_Extract to read_:
- - - -

FedDev Ontario's mandate was renewed in Budget 2013 for another five years with an investment of $920 million between 2014–2019 allowing the Agency to continue to apply its various roles (co-investor, convener, champion and a delivery agent for national programs) to support jobs, growth and long-term prosperity in southern Ontario.

The Minister of State for the Federal Economic Development Agency for Southern Ontario is responsible for this organization.

Responsibilities

FedDev Ontario is responsible for promoting the development of a strong, prosperous and diversified southern Ontario economy. In 2014–15, the Agency will build on its solid foundation to continue to provide benefits to Canadians through innovative programs targeted to businesses, communities, post-secondary institutions and other intermediaries.

- - - -

_To be done_:
1/ Answer these questions from the FedDev Ontario passage:
(a) How much money came with the renewal of the Agency's mandate in Budget 2013, and for what period?
(b) Who is responsible for the organization?
(c) What kind of economy is FedDev Ontario responsible for promoting?
2/ Summarize the FedDev Ontario passage in two sentences.
3/ Reproduce the part of the FedDev Ontario passage between "FedDev Ontario is" and "and other intermediaries.", inclusive, word for word.

_Provided material_:
- - - -

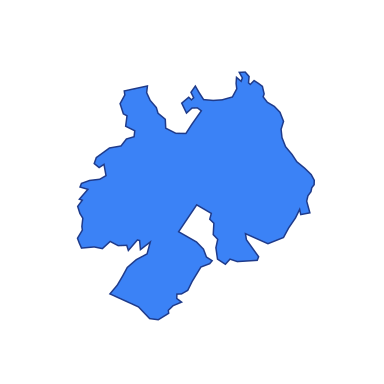 Kasan, Kashkadarya, Uzbekistan (Albers equal-area conic projection), rotated 212°
{"feature_id": "79887680B27619716135754", "entity_name": "Kasan", "entity_type": "district", "adm_level": 2, "iso_a3": "UZB", "parent_name": "Uzbekistan", "parent_adm1": "Kashkadarya", "projection": "albers", "projection_center": [65.779, 39.126], "detail": "fine", "context": "isolated", "style": "filled", "palette": "blue", "viewbox_px": 384, "rotation_deg": 212, "n_neighbors": 0, "source": "geoboundaries", "source_scale": "gbopen_adm2", "svg_char_len": 1893}
<svg xmlns="http://www.w3.org/2000/svg" viewBox="0 0 384 384"><g transform="rotate(212 192 192)"><path d="M127.0,276.8L136.7,280.0L144.5,285.8L149.7,292.4L151.8,300.4L159.6,306.2L167.5,308.2L175.7,308.0L182.1,310.4L182.8,313.4L188.3,318.9L193.2,319.3L198.4,319.4L199.6,314.1L201.9,314.5L204.8,320.2L210.4,321.9L215.3,318.5L209.7,315.4L209.0,311.9L215.0,312.8L212.1,307.4L208.7,303.2L208.1,294.0L215.3,286.1L222.5,280.9L231.1,276.5L238.6,280.0L245.3,283.6L245.7,276.0L240.5,272.8L241.3,269.8L245.0,270.6L247.8,261.9L238.5,256.0L236.5,263.2L232.0,266.2L227.1,265.8L228.0,249.4L228.2,238.4L236.8,233.2L248.1,232.2L253.2,239.5L262.6,240.8L267.0,244.7L276.0,247.5L283.1,252.2L286.0,258.3L303.0,241.8L300.4,238.7L299.8,228.8L291.6,221.9L287.5,222.2L283.1,212.6L273.0,213.6L270.4,208.2L275.7,202.2L276.6,193.4L285.3,185.6L291.4,170.5L290.0,164.3L283.7,163.5L281.3,168.8L273.6,160.3L277.0,153.9L285.0,147.5L290.3,140.7L289.6,136.9L281.7,139.1L283.7,126.2L280.7,126.9L281.3,119.2L275.7,114.4L270.7,111.9L267.1,104.4L264.8,101.6L264.6,92.1L260.6,89.0L256.0,85.9L245.8,93.6L238.0,96.5L235.2,106.7L226.2,107.4L219.1,112.2L215.0,108.7L212.9,122.4L210.7,123.1L205.2,115.8L200.9,127.5L197.3,115.7L203.4,105.1L206.9,93.7L206.3,84.2L206.0,73.5L207.6,62.1L176.5,66.2L160.8,62.2L152.9,65.8L147.5,76.8L149.4,79.1L147.8,85.6L142.5,93.1L148.5,93.6L150.7,97.4L146.9,100.0L143.5,106.4L144.5,116.3L144.7,133.1L139.0,140.6L138.5,144.4L145.3,144.5L152.0,149.6L161.7,152.0L182.3,151.2L181.2,183.6L164.3,184.1L162.5,178.3L156.9,177.1L151.4,167.1L145.1,165.5L142.2,157.4L134.8,148.6L125.4,148.4L124.2,155.2L116.7,157.0L100.5,168.6L101.2,172.4L120.5,180.3L124.6,185.0L100.2,188.4L90.3,201.9L91.0,213.0L90.5,224.8L91.5,234.3L87.8,230.5L81.0,236.8L89.9,245.0L91.7,250.3L91.3,255.3L92.7,259.1L92.3,262.9L94.5,266.7L100.1,269.9L109.1,271.9L119.2,273.2L127.0,276.8Z" fill="#3b82f6" stroke="#1e3a8a" stroke-width="1.5"/></g></svg>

- - - -

_Answers for the exercise_:
1/
(a) $920 million, for 2014–2019.
(b) The Minister of State for the Federal Economic Development Agency for Southern Ontario.
(c) A strong, prosperous and diversified southern Ontario economy.

2/ Budget 2013 renewed FedDev Ontario's mandate for five more years with $920 million for 2014–2019, so that the Agency could keep acting as co-investor, convener, champion and delivery agent for national programs to support jobs, growth and long-term prosperity in southern Ontario. The Agency is responsible for promoting a strong, prosperous and diversified southern Ontario economy, and in 2014–15 it will offer innovative programs targeted to businesses, communities, post-secondary institutions and other intermediaries.

3/
FedDev Ontario is responsible for promoting the development of a strong, prosperous and diversified southern Ontario economy. In 2014–15, the Agency will build on its solid foundation to continue to provide benefits to Canadians through innovative programs targeted to businesses, communities, post-secondary institutions and other intermediaries.